De la lactancia a la tercer mano
Estos primeros momentos están plagados de estímulos que, bien entendidos y sin prejuicios, no es muy difícil reconocerlos como fundamentos o antecedentes de los posibles placeres que otorga la sexualidad. Por ello, esos primeros momentos del desarrollo infantil no deberían dejarse librados a la improvisación del instinto maternal, que en los humanos no existe como algo natural que se pone en marcha junto con el embarazo. En realidad las posibilidades de la maternidad terminan siendo un condensado de las experiencias que ha tenido la madre en su propia historia, más algunas adquisiciones (no exentas de contradicciones) del círculo que la rodea.
La lactancia, además de satisfacer la necesidad de alimentos del recién nacido, contribuye a la inauguración de una nueva fuente de «necesidades» (para decirlo de alguna manera), que es la fuente de placer. Se hace obvio que el bebé no solamente busca mamar porque tiene hambre si no que poco a poco se va despegando de esta necesidad de alimentación y se va inaugurando el primer eslabón de una larga inagotable cadena de placeres: se chupa el dedo, se chupa los pies, toma cualquier cosa que encuentra cerca y no duda en llevárselo a la boca.
Incluido en este periodo de lactancia es fácil observar cómo los chicos van descubriendo que la zona de los genitales producen fuertes sensaciones de placer y, por supuesto, buscan repetir esta satisfacción. Además, como no tienen ninguna conciencia moral tampoco tienen inconveniente en hacerlo público.
Es común y corriente que quien cambia los pañales a los bebés más de una vez necesita de una tercera mano. Porque mientras con las dos manos tratan de juntar el pañal y abrocharlos los bebés no dejan de tocarse. Y entonces alguien tiene que sostener la mano del bebé para completar la puesta.

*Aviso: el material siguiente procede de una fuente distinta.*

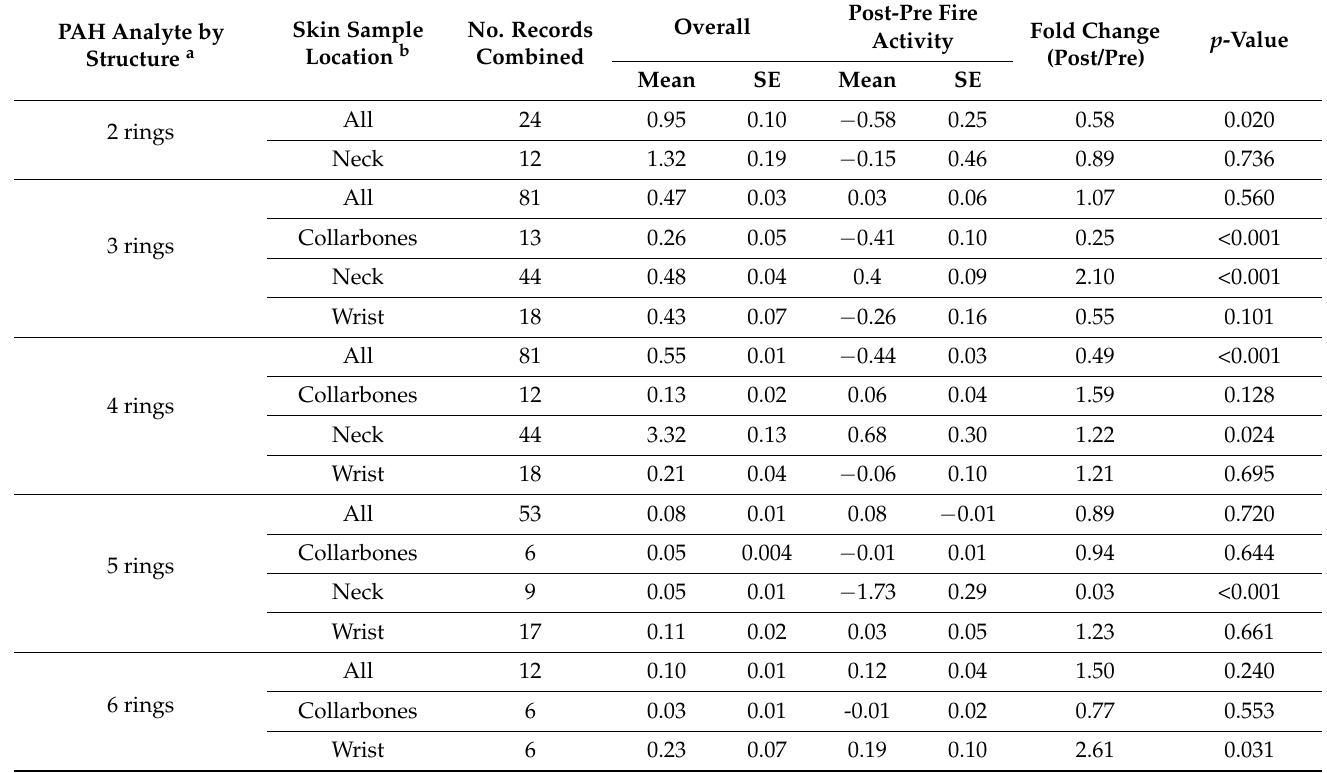
Table 3. Pre/post comparison of PAH collected from wipe-on-skin samples by structure (unit: ng/cm 2 ). Bold p -value indicates statistically significant dermal exposure increased after the fire activity. PAH Analyte by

Mirar, mirarse, ser mirado o mostrar
Aunque cueste creerlo esta exploración y descubrimiento del propio cuerpo además de inaugurarla e ir configurando lo que finalmente termina siendo los placeres sexuales también va generando los cimientos del pensamiento de la identidad y de la motivación de todos los futuros aprendizajes.

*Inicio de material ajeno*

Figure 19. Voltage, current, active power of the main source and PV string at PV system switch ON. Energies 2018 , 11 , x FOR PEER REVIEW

Mirar, mirarse, ser mirado o mostrar son formas de reconocer el mundo circundante y tantear en él las posibilidades de satisfacción. En su forma más atrevidas o más disimuladas estas posibilidades se conservan durante toda la vida y cumplen una función presente en todas las especies: garantizan la reproducción y por lo tanto la conservación. Claro que a diferencia de las especies animales, en los humanos esta posibilidad se independiza de la reproducción y se sostiene también como fuente de placer sin otro fin que éste en sí mismo.
Ahora ¿qué pasa cuando todo esta búsqueda de placeres que incluye el chupetear, mirar, mostrar, tocar, tocarse, se va concentrando y toma como destinatario alguno de los integrantes de la propia familia? En general, esto se desarrolla sin ningún contratiempo mientras no sea evidente para los adultos que ya va dejando de ser un inocente juego infantil y se descubren las segundas intenciones -como se suelen llamar a las primeras intenciones-.
El conflicto inevitable
En estos momentos el conflicto parece inevitable, y de hecho lo es. ¿Por qué? Porque enfrenta a todas y cada una de las familias con la obligación de orientar esos deseos sexuales hacia horizontes extra familiares. ¿Cómo se encara esto en general? Mal. ¿Por qué? Porque justamente es allí que se pone en evidencia que la potestad familiar para intervenir en lo que sería una beneficiosa educación sexual carece de información y está plagada de prejuicios que convierte este importantísimo periodo en una zona oscura y tenebrosa.
Se da por supuesto que los resultados de cualquier solución que se implemente será beneficiosa. El más elemental sentido común demuestra que es de una ingenuidad imprudente esperar que al poner en marcha una parafernalia de recursos que alternen la indiferencia, el repudio, la vergüenza, el asco, los reproches y castigos varios, se esté impartiendo algo que se llame «educación».
Otra cosa sería si las familias contaran con la información que, en realidad, la sexualidad infantil existe desde el comienzo de la vida y que no se trata de un fantasma ni de una enfermedad de la cual haya que curarse ni avergonzarse.
Contrariamente a lo que se intenta instalar, cuanto más esfuerzos se hacen por desconocer estas evidencias, más se promueve su resolución por caminos alternativos y anormales.